◆ **Problem statement**
Beginning with the line below that contains "k * CODE_DISTANCE_Z*CODE_DISTANCE_X)" and ending with the line that contains "k) +: PER_DIM_WIDTH]", copy every line exactly. Copy nothing else.

◆ **Dataset entries**
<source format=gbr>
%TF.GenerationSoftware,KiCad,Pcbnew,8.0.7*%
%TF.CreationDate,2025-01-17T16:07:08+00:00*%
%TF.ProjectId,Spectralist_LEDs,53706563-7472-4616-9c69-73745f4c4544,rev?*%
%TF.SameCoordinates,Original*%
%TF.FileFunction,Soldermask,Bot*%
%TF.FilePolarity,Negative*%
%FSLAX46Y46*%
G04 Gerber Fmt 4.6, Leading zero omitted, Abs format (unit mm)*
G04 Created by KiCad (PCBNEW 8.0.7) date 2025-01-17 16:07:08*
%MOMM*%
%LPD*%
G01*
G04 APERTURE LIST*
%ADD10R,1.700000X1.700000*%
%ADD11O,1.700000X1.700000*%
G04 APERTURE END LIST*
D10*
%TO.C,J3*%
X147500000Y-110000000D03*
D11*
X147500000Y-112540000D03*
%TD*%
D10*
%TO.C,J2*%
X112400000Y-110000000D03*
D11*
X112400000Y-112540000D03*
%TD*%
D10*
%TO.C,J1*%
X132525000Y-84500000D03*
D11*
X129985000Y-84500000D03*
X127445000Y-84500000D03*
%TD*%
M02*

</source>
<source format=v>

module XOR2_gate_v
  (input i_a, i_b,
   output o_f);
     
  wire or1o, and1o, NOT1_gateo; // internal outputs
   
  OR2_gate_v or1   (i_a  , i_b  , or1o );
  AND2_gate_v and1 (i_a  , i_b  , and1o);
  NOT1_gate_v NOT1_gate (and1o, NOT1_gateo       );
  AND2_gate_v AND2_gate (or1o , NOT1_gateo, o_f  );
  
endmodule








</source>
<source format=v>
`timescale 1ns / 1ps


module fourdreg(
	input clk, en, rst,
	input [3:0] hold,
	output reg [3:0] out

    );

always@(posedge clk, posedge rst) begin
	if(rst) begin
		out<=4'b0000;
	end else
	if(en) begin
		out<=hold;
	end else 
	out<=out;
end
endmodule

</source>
...
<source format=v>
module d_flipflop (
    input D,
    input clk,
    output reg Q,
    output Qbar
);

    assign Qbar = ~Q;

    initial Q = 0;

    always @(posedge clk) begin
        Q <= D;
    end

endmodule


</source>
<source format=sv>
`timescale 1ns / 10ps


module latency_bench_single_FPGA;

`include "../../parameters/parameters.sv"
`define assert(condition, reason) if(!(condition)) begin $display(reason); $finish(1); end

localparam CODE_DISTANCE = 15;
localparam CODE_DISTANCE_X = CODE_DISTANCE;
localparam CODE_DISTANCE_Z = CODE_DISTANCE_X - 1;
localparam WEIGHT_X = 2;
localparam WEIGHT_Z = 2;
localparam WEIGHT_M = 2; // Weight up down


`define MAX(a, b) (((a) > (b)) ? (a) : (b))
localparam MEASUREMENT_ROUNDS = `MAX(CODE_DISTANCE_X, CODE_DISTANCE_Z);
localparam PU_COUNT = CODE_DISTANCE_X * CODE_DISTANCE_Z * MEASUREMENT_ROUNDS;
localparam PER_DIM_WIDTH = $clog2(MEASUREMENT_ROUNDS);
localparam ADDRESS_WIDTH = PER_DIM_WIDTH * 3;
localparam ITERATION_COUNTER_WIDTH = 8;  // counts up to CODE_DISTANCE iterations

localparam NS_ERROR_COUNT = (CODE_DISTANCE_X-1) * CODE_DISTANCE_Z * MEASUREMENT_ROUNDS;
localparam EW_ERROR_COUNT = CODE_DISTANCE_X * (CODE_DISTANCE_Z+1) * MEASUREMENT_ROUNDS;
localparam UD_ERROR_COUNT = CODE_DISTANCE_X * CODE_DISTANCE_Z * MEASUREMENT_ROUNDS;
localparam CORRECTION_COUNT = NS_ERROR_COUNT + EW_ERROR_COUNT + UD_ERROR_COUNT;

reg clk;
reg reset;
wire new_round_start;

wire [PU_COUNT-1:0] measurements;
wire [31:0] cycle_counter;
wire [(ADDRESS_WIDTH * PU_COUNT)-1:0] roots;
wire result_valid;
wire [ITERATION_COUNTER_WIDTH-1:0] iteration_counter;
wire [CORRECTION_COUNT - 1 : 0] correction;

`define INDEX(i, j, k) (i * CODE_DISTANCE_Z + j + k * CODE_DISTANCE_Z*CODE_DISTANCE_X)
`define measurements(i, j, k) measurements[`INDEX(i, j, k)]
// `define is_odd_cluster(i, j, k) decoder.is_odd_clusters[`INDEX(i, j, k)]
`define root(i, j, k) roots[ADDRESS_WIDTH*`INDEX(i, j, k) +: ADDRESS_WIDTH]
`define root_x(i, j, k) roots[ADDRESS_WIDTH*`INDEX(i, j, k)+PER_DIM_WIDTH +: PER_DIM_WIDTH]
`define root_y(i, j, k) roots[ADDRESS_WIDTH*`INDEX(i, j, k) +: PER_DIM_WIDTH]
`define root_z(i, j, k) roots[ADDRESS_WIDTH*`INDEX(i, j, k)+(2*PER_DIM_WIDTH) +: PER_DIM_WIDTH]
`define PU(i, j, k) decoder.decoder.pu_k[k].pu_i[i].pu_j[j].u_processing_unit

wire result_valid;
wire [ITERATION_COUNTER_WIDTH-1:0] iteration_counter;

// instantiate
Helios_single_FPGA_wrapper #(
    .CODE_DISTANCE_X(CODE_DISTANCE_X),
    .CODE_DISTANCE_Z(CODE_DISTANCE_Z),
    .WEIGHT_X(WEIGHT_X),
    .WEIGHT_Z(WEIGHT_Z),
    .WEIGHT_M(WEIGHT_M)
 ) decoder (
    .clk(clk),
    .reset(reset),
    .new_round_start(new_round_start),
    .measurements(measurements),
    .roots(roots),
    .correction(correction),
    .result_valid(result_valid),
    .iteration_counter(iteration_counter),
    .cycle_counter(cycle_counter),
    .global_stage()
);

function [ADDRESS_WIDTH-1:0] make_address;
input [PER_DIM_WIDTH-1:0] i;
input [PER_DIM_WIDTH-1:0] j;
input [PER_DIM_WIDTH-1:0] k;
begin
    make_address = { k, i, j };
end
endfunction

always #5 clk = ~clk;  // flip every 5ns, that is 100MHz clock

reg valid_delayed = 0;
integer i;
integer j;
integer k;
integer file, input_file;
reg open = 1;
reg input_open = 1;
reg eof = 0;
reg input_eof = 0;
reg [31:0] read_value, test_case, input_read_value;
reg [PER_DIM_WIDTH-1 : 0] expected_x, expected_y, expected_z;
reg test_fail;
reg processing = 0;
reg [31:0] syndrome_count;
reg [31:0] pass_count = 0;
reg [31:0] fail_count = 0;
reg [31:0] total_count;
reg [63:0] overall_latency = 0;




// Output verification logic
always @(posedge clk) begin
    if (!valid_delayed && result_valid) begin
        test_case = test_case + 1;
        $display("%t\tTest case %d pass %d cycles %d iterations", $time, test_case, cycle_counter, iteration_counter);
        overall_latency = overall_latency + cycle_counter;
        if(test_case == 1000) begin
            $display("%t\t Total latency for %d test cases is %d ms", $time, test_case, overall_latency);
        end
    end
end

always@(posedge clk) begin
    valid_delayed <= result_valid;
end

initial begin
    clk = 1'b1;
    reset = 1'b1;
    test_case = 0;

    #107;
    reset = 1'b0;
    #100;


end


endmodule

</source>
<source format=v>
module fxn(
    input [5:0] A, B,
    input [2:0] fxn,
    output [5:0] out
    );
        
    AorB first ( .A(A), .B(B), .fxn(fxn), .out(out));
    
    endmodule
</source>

◆ **Your response**
`define INDEX(i, j, k) (i * CODE_DISTANCE_Z + j + k * CODE_DISTANCE_Z*CODE_DISTANCE_X)
`define measurements(i, j, k) measurements[`INDEX(i, j, k)]
// `define is_odd_cluster(i, j, k) decoder.is_odd_clusters[`INDEX(i, j, k)]
`define root(i, j, k) roots[ADDRESS_WIDTH*`INDEX(i, j, k) +: ADDRESS_WIDTH]
`define root_x(i, j, k) roots[ADDRESS_WIDTH*`INDEX(i, j, k)+PER_DIM_WIDTH +: PER_DIM_WIDTH]
`define root_y(i, j, k) roots[ADDRESS_WIDTH*`INDEX(i, j, k) +: PER_DIM_WIDTH]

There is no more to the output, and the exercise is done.